Approach: Yesmem extends Yespower 1.0 by inserting a 100-round serial bit-manipulation chain after each random memory access in smix2 . Each round’s output determines the address of the next memory access, so:
- The mix chain cannot begin before the previous memory read completes, and the next memory address is unknown until the chain finishes — this removes the prefetch window entirely.
- The chain is strictly serial (
x(n+1) = f(x(n), v0(n), v1(n))), so SIMD/multi-core/FPGA pipelining collapses to single-core serial throughput within one hash. - Every 10 rounds the chain reloads two words from a data-dependent address across the full working set, re-coupling the “compute” and “memory” phases repeatedly rather than once per outer iteration.
Core parameters:
N (cost factor) 2^21
r (block size) 32
Memory per thread 128 × N × r = 8 GiB exactly
ISA baseline x86-64-v3 (SSE4.2/AVX2/BMI2/FMA) / ARMv9.0-A (SVE2/BITPERM)
The consensus build explicitly excludes AVX-512/AVX-10/XOP at compile time to guarantee bit-identical hashes across validators. PEXT/PDEP (or SVE2 BITPERM on ARM) are used for the bit-scattering step in each round.
Open question I’d like scrutiny on: whether the 10-round reload interval is the right tradeoff between closing the pipelining window and keeping per-hash latency low enough for 8 GiB/thread to remain practical on consumer RAM at a 600s block time. I chose it empirically rather than from a formal proof and would value pushback.
2. UTXO temperature tiering (Normal → Cold → Ice)
Problem: Full in-memory chainstate doesn’t scale indefinitely; most long-lived UTXOs are never touched again but still cost RAM/disk to keep fully indexed.

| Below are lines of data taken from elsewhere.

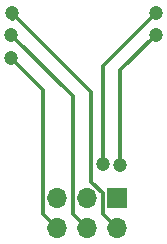
<source format=gbr>
G04 #@! TF.GenerationSoftware,KiCad,Pcbnew,(5.1.4)-1*
G04 #@! TF.CreationDate,2019-11-27T10:22:52+01:00*
G04 #@! TF.ProjectId,Breakout_v6,42726561-6b6f-4757-945f-76362e6b6963,rev?*
G04 #@! TF.SameCoordinates,Original*
G04 #@! TF.FileFunction,Copper,L2,Bot*
G04 #@! TF.FilePolarity,Positive*
%FSLAX46Y46*%
G04 Gerber Fmt 4.6, Leading zero omitted, Abs format (unit mm)*
G04 Created by KiCad (PCBNEW (5.1.4)-1) date 2019-11-27 10:22:52*
%MOMM*%
%LPD*%
G04 APERTURE LIST*
%ADD10O,1.700000X1.700000*%
%ADD11R,1.700000X1.700000*%
%ADD12C,1.200000*%
%ADD13C,0.300000*%
G04 APERTURE END LIST*
D10*
X143510000Y-89966800D03*
X143510000Y-87426800D03*
X146050000Y-89966800D03*
X146050000Y-87426800D03*
X148590000Y-89966800D03*
D11*
X148590000Y-87426800D03*
D12*
X151866600Y-71755000D03*
X147370800Y-84531200D03*
X151866600Y-73609200D03*
X148869400Y-84582000D03*
X139649200Y-73583800D03*
X139623800Y-75565000D03*
X139700000Y-71755000D03*
D13*
X147370800Y-83682672D02*
X147370800Y-84531200D01*
X151866600Y-71755000D02*
X147370800Y-76250800D01*
X147370800Y-76250800D02*
X147370800Y-83682672D01*
X148869400Y-76606400D02*
X151866600Y-73609200D01*
X148869400Y-84582000D02*
X148869400Y-76606400D01*
X139649200Y-73583800D02*
X139734402Y-73583800D01*
X145200001Y-89116801D02*
X146050000Y-89966800D01*
X144849999Y-88766799D02*
X145200001Y-89116801D01*
X139649200Y-73583800D02*
X144849999Y-78784599D01*
X144849999Y-78784599D02*
X144849999Y-88766799D01*
X142660001Y-89116801D02*
X143510000Y-89966800D01*
X142309999Y-88766799D02*
X142660001Y-89116801D01*
X142309999Y-78251199D02*
X142309999Y-78670001D01*
X139623800Y-75565000D02*
X142309999Y-78251199D01*
X142309999Y-78670001D02*
X142309999Y-88766799D01*
X139700000Y-72288400D02*
X139759802Y-72288400D01*
X147740001Y-89116801D02*
X148590000Y-89966800D01*
X147389999Y-88766799D02*
X147740001Y-89116801D01*
X147389999Y-86990797D02*
X147389999Y-88766799D01*
X146420799Y-86021597D02*
X147389999Y-86990797D01*
X139700000Y-71755000D02*
X146420799Y-78475799D01*
X146420799Y-78475799D02*
X146420799Y-86021597D01*
M02*

</source>
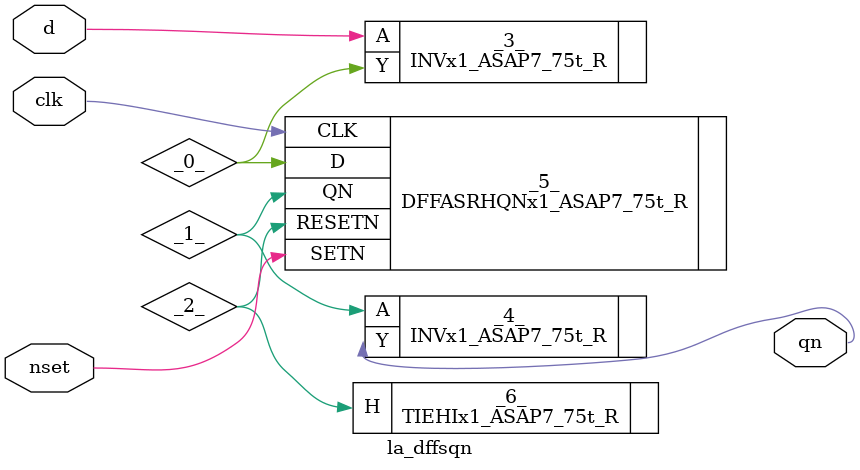
<source format=v>

/* Generated by Yosys 0.40 (git sha1 a1bb0255d, g++ 11.4.0-1ubuntu1~22.04 -fPIC -Os) */

module la_dffsqn(d, clk, nset, qn);
  wire _0_;
  wire _1_;
  wire _2_;
  input clk;
  wire clk;
  input d;
  wire d;
  input nset;
  wire nset;
  output qn;
  wire qn;
  INVx1_ASAP7_75t_R _3_ (
    .A(d),
    .Y(_0_)
  );
  INVx1_ASAP7_75t_R _4_ (
    .A(_1_),
    .Y(qn)
  );
  DFFASRHQNx1_ASAP7_75t_R _5_ (
    .CLK(clk),
    .D(_0_),
    .QN(_1_),
    .RESETN(_2_),
    .SETN(nset)
  );
  TIEHIx1_ASAP7_75t_R _6_ (
    .H(_2_)
  );
endmodule

</source>
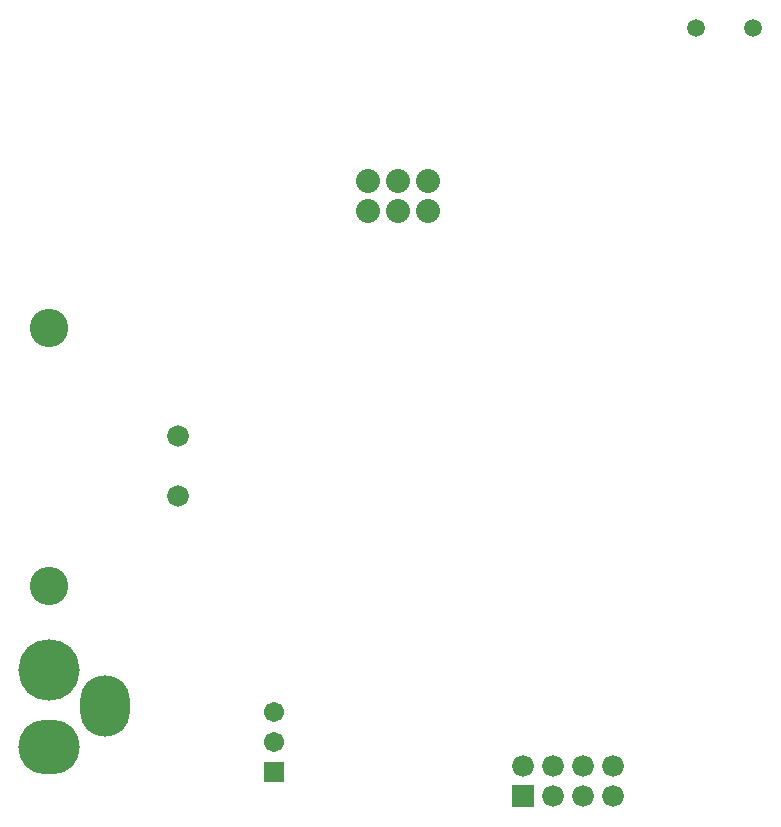
<source format=gbs>
G04*
G04 #@! TF.GenerationSoftware,Altium Limited,Altium Designer,19.1.8 (144)*
G04*
G04 Layer_Color=16711935*
%FSLAX25Y25*%
%MOIN*%
G70*
G01*
G75*
%ADD36O,0.07200X0.07300*%
%ADD37R,0.07200X0.07300*%
%ADD38C,0.08000*%
%ADD39C,0.05950*%
%ADD40R,0.06737X0.06737*%
%ADD41C,0.06737*%
%ADD42O,0.20485X0.18300*%
%ADD43O,0.16548X0.20485*%
%ADD44C,0.20485*%
%ADD45C,0.12800*%
%ADD46C,0.07200*%
D36*
X218000Y33000D02*
D03*
X208000D02*
D03*
X198000D02*
D03*
X188000D02*
D03*
X218000Y23000D02*
D03*
X208000D02*
D03*
X198000D02*
D03*
D37*
X188000D02*
D03*
D38*
X136110Y218000D02*
D03*
Y228000D02*
D03*
X146110Y218000D02*
D03*
Y228000D02*
D03*
X156110Y218000D02*
D03*
Y228000D02*
D03*
D39*
X245504Y279000D02*
D03*
X264717D02*
D03*
D40*
X105000Y31000D02*
D03*
D41*
Y41000D02*
D03*
Y51000D02*
D03*
D42*
X30000Y39409D02*
D03*
D43*
X48504Y53189D02*
D03*
D44*
X30000Y65000D02*
D03*
D45*
Y93000D02*
D03*
Y179000D02*
D03*
D46*
X73000Y123000D02*
D03*
Y143000D02*
D03*
M02*

</source>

Approach: a deterministic, consensus-level demotion schedule moves outputs through three tiers based on value and confirmation height:
temperature(h) = value − COOLING_RATE × (h − heightAnchor)
demotionBlock = heightAnchor + floor(value / COOLING_RATE) + 1
- Normal : full in-memory chainstate.
- Cold : compressed, address-level index on disk — spending needs no block read.
-
Ice : block-height pointer only — spending triggers a block read to reconstruct output data on demand (handled via a point-to-point
UTXO_REQUEST/UTXO_RESPONSEexchange with the node that last relayed the spend, not a network broadcast).
The demotion formula and Normal→Cold schedule are consensus rules (every node computes them identically); the Cold protection period and Ice index depth are node-operator configuration, not consensus.
Open question: whether the point-to-point Ice-reconstruction request ( utxofall ) introduces a DoS surface if a node systematically requests data for outputs it could otherwise derive locally, and whether that needs a rate limit at the consensus layer rather than just at the P2P layer.
Happy to share the full spec (block header layout, ASERT anchoring, the TX1/TX2 CLTV-based instant-payment scheme) if there’s interest in a specific part. Mainly looking for holes in the reasoning above from people who’ve actually worked with BCHN’s mempool/chainstate code.